[Start of Attachment]

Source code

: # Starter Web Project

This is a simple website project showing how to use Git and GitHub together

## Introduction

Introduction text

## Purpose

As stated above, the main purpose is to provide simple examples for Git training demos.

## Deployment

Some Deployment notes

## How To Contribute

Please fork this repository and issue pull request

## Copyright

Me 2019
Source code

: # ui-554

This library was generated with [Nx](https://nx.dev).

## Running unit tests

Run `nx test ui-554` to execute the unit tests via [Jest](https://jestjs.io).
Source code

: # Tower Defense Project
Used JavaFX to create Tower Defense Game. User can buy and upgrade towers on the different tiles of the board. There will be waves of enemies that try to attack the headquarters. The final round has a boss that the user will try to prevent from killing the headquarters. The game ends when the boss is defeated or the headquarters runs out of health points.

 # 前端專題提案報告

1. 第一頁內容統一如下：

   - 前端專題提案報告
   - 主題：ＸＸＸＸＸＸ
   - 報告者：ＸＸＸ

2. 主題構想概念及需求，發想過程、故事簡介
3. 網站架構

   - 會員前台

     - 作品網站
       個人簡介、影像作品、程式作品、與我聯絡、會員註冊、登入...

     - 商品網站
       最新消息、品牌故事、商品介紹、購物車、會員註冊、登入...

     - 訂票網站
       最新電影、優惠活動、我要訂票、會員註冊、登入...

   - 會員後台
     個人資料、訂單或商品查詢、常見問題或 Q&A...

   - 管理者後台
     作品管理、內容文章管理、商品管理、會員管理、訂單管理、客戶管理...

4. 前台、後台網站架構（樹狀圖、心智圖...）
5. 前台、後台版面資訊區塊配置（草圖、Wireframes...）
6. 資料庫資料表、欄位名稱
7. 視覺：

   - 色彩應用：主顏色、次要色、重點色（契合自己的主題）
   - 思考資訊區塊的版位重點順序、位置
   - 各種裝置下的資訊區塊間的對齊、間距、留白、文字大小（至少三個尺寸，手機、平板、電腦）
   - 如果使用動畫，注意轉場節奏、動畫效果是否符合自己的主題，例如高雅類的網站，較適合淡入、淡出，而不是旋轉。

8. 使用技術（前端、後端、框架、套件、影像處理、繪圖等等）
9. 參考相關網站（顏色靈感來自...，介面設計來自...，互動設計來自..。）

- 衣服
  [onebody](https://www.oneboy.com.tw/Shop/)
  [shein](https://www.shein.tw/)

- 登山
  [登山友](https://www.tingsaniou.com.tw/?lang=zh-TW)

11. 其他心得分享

[End of Attachment]

**Your instructions**
Which lines of the data include the string "Defense"? Copy each of them.

**Your response**
: # Tower Defense Project
Used JavaFX to create Tower Defense Game. User can buy and upgrade towers on the different tiles of the board. There will be waves of enemies that try to attack the headquarters. The final round has a boss that the user will try to prevent from killing the headquarters. The game ends when the boss is defeated or the headquarters runs out of health points.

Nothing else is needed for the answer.